Start of Passage provided
Lead-based paint hazards at home - Carolina Country

Lead-based paint hazards at home

By Hannah McKenzie

Lead-based paint hazards at home

Q: I am planning energy efficiency upgrades for my home. I am concerned about the possibility of lead dust impacting my children. How do I know if it is a problem and how do I safely move forward with construction?

A: Potentially harming our children with the irreversible lifelong health effects of lead poisoning can be terrifying. Thankfully, there are great resources and assistance to ensure our homes are safe, especially for our children.

If your home was built before 1978, there is a possibility it has lead-based paint. Lead paint is present in millions of U.S. homes, sometimes under layers of newer paint. If the paint is in good shape, the lead paint is usually not a problem. Deteriorating lead-based paint (peeling, chipping, chalking, cracking or damaged) is a hazard and needs immediate attention. Lead from paint, including lead-contaminated dust, is one of the most common causes of lead poisoning.

As you are likely aware, exposure to lead can seriously harm a child’s health and can result in behavior and learning problems, lower IQ, hyperactivity, slowed growth, hearing problems and anemia. Lead is also harmful to adults and especially for a developing fetus. The good news is that lead poisoning is preventable.

Follow the steps

Lead-safe renovation may seem daunting and expensive but it really isn’t. It involves following steps that minimize spreading the dust while the renovation is in progress. Many renovators already follow similar steps. The U.S. Environmental Protection Agency recommends the following process when renovating a home built prior to 1978:

  • Step 1: Determine if the job involves lead-based paint by hiring a North Carolina-certified lead-based paint inspector or risk assessor. The North Carolina Health Hazards Control Unit (HHCU) maintains a list of certified lead professionals on their website: schs.state.nc.us/lead.

    If lead is found in your home, it is highly recommended that a North Carolina-certified lead renovation firm be hired to do the work. HHCU maintains a list of certified renovation firms and helpful renovation information on their website. If you choose to do the work yourself, it is extremely important to follow lead-safe practices that can be found at the EPA link (search for renovation, repair, painting at epa.gov) or by calling HHCU or the National Lead Information Center.
End of Passage provided
Start of Extracted information
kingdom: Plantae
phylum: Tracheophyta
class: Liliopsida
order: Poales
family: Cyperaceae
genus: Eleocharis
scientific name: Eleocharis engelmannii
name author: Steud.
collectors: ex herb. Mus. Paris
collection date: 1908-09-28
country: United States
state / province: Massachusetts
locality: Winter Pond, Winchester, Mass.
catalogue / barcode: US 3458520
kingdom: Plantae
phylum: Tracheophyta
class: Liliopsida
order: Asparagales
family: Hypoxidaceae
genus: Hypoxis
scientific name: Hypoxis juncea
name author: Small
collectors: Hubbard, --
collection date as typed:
End of Extracted information
Can you print the part of the lead paint article starting at "Follow the steps" and ending at "their website: schs.state.nc.us/lead.", word for word?

Follow the steps

Lead-safe renovation may seem daunting and expensive but it really isn’t. It involves following steps that minimize spreading the dust while the renovation is in progress. Many renovators already follow similar steps. The U.S. Environmental Protection Agency recommends the following process when renovating a home built prior to 1978:

  • Step 1: Determine if the job involves lead-based paint by hiring a North Carolina-certified lead-based paint inspector or risk assessor. The North Carolina Health Hazards Control Unit (HHCU) maintains a list of certified lead professionals on their website: schs.state.nc.us/lead.